Still, it seems such a waste of existence to be so wrapped up in, so still-clinging to, one who has been dead for a number of years. Seems like the person still here is missing so much of the vibrancy, the texture, the colors, the realization of a full life for themselves. Do all their friends tolerate or enjoy the constant referencing of everything to the deceased? Does it become tiresome to them and perhaps distressing if they have recently lost someone themselves?
Does this result in a rather morose and depressed individual? Someone who is insecure in their own right, unable to make their own way in the world, unable to even hold down a job?
I would imagine this occurs in varying degrees. Perhaps the person can perform on a basic functional level and appear to have gotten past the loss and yet still be mourning on an internal level. We all hear about the remaining partner dying not long after their spouse after a long-term marriage.

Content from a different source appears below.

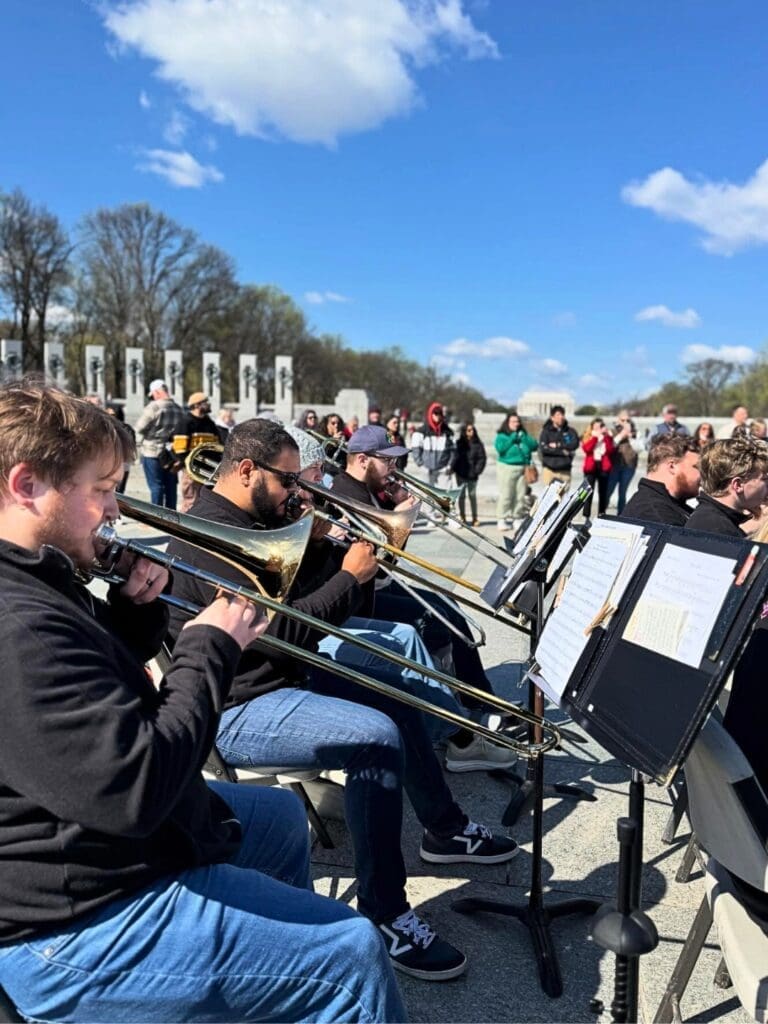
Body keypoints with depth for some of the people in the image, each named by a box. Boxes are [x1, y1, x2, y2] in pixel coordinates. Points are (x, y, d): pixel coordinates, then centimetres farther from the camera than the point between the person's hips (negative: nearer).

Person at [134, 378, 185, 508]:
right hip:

If someone through the course of an eight-hour day mentions the departed at least once every hour and expresses their own existence in relation to the departed . . . can this be healthy? This lamenter comes across as being sorrowfully depressed and, quite frankly, the listener can eventually feel bombarded and pummeled by so much negative energy; too much of “poor little me.”
Do we not owe the memory of the departed the honor of living a full life? If one believes in an everlasting spirit of the departed, do we not owe them the right to be free? By not keeping their spirit so close to us that it is restricting them from moving on to being fully at rest in the Hereafter?
Step outside your own sorrow. If not for yourself but for your love of the departed, let them be free.
Let go.
Perhaps my viewpoint comes from being a strong person. Oh yes, I have experienced losses. I have mourned, cried, raged, lost my faith and reclaimed it, known that life would never be the same without the person and, yet, stumbled on through the haze, the fog, the sorrow . . . coming out on the other side knowing Birth, Life and Death are all part of our journey on this earthly plane.
Is it a spiritual faith that allows one to come to terms with loss? Is it being tough-skinned? Is it being a survivor? Is it being a Warrior? Is it just being human?
I certainly do not profess to have the answers. I feel for those who cannot let go, who yet cling to the departed. My personal history causes me to feel some impatience with these people for allowing so many of the joys of each day flutter by without reaching out and grasping some happiness for themselves, clinging to that happiness as tightly as they cling to the memory of their lost ones.
Each day is a gift, not to be squandered. I have recently lost my beloved Karen. I miss her more than I can express; however, the pain eases just a bit each day. I can call her memory up now and not be sorrowful but smile instead. She was so full of life, laughter and faith and we shared so much of that . . . I carry on now in a joyful life, laughter in my home and heart, and my faith restored. I like to think she watches over me . . . that she is by my side when I need strength . . . that she gets a silly laugh when I do something goofy. I still talk to her . . . when I hear the chirp of a tree frog in the evenings I say, "Hiya cuz, whatcha into? What’s happenin’? I’m doing good. See ya!" Feel her presence? Yes, definitely, but not as often as during the days immediately following her death. Letting go; letting her go. Instead of clinging, I try to honor her memory by living the way I did before she left, as I know she would want, and as I must . . . for each day I am here are a few more additional hours I have been blessed with since that day in 2002 when I met my own mortality. I consider every day since that time to be “overtime,” to just be time I have been given as a bonus, an extension until my own “expiration date” comes up on the calendar of Life.
Should we not be at peace, loving, laughing and living to our fullest as we walk this Earth?